Springsteen also gave White a 1955 Gibson J-200 – the closest he could find to the guitar used for Nebraska, and “just about the nicest guitar you can practice with,” White says. He commenced guitar lessons, via Zoom, with session player JD Simo. “Hey, I’m so excited to learn guitar with you,” White recalled saying on their first meeting. “We don’t have time to learn the guitar,” Simo responded. “We have time to learn these five Bruce songs.”
Jeremy Allen White and Bruce Springsteen on the set of Deliver Me From Nowhere in 2024.
Springsteen’s own thoughts about the film were at first more straightforward. “I figured I’m 76 years old, I don’t really care what the fuck I do any more,” he said. “Yeah, go ahead. At my age you embrace more chances, in your work and in your life in general.” It benefited that Cooper was “a real blue-collar film-maker” making “the kind of film I would be drawn to,” he said. “Not your typical musical biopic, but more of a individual-centered narrative with music.”
As the project progressed, it perhaps became more unusual. Springsteen visited the set often, apologising to White each time he arrived. “It’s has to be really odd with the guy’s foolish self standing there,” he said. But he appreciated what he saw: “I’ve said this before, but I kept thinking ‘Damn, when did I get that attractive?’” In the seat beside him, White gestures in disagreement and shakes his head.
Springsteen had few doubts about White’s casting; he knew that the actor was ready to depict the most introspective time in his recording career. “I’d watched The Bear, and how the camera followed his personal thoughts,” he said. “And if you see him in a film, it’s a well-known phrase, but he’s a stage legend.”

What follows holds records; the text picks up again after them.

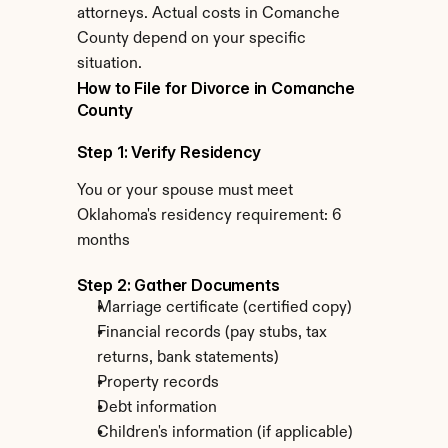
attorneys. Actual costs in Comanche 
County depend on your specific 
situation.
How to File for Divorce in Comanche 
County
Step 1: Verify Residency
You or your spouse must meet 
Oklahoma's residency requirement: 6 
months
Step 2: Gather Documents
Marriage certificate (certified copy)
Financial records (pay stubs, tax 
returns, bank statements)
Property records
Debt information
Children's information (if applicable)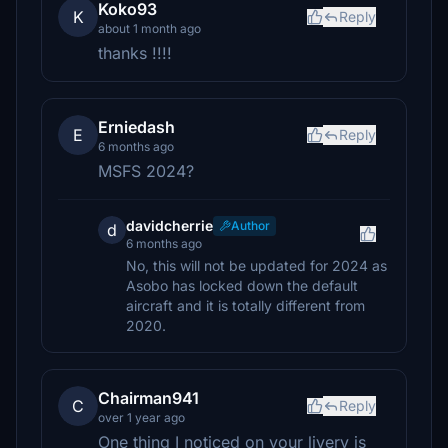
Koko93
K
Reply
about 1 month ago
thanks !!!!
Erniedash
E
Reply
6 months ago
MSFS 2024?
davidcherrie
Author
d
6 months ago
No, this will not be updated for 2024 as
Asobo has locked down the default
aircraft and it is totally different from
2020.
Chairman941
C
Reply
over 1 year ago
One thing I noticed on your livery is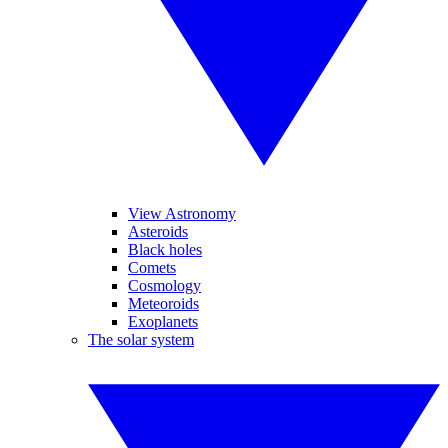
View Astronomy
Asteroids
Black holes
Comets
Cosmology
Meteoroids
Exoplanets
The solar system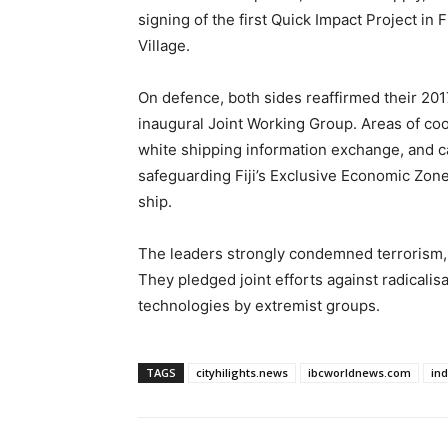
signing of the first Quick Impact Project in 
Village.
On defence, both sides reaffirmed their 
inaugural Joint Working Group. Areas of co
white shipping information exchange, and ca
safeguarding Fiji’s Exclusive Economic Zon
ship.
The leaders strongly condemned terrorism, i
They pledged joint efforts against radicalis
technologies by extremist groups.
TAGS
cityhilights.news
ibcworldnews.com
in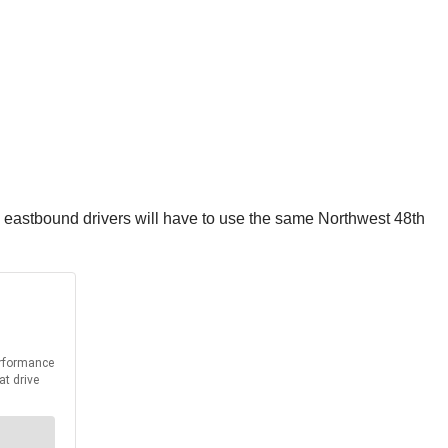
t, eastbound drivers will have to use the same Northwest 48th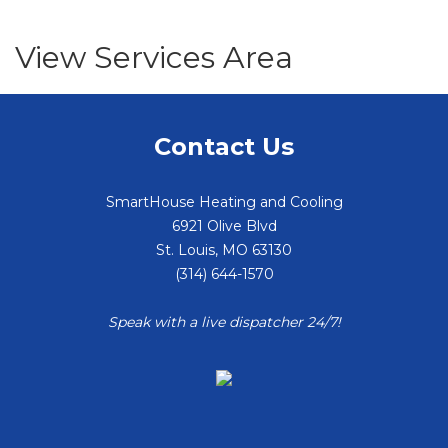
View Services Area
Contact Us
SmartHouse Heating and Cooling
6921 Olive Blvd
St. Louis
,
MO
63130
(314) 644-1570
Speak with a live dispatcher 24/7!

When he first saw White acting as him, he was impressed by the actor’s approach. “His performance was totally from the core personality, not just picking elements and applying them externally,” he said. “It’s a original performance, but nevertheless it deeply corresponds to my story and myself.” He saw it as something like his own approach to songwriting – to writing about people whose lives are very different from his own. “You have to discover the part of them that is part of you.”
More disconcerting was the way the film compelled him to revisit hard phases in his own life. The rebuilding of his grandparents’ home in Freehold, New Jersey – a house he once described as “the best and most sorrowful sanctuary I’ve ever known” was strange; Springsteen explained how often he saw the home in his dreams. “So, to be in that house again … it was quite a miracle, and quite wonderful.”
Similarly, it was “a very powerful thing” to see Stephen Graham as his father – depicting his volatile early years, when he endured unrecognized mental health issues and had a drinking problem, and the sensitivity and sweetness of his later years.
Springsteen shared watching an early showing in the company of his sister, who grasped his hand throughout. Just a year younger than her brother, “she remembered everything”. At the end, she looked at him and said: “Isn’t it wonderful that we have that?”
There was an echo, maybe, of the emotion Springsteen hopes to give his own audiences through his live shows. “You build an utopian space for three hours,” he informed the select group before him last night. “It’s not a imaginary place. It’s a very believable world. It has all the joyful and painful parts of life … But ideally there’s an element of elevation that my audience takes with them. And hopefully it stays with them for as long as they need it.”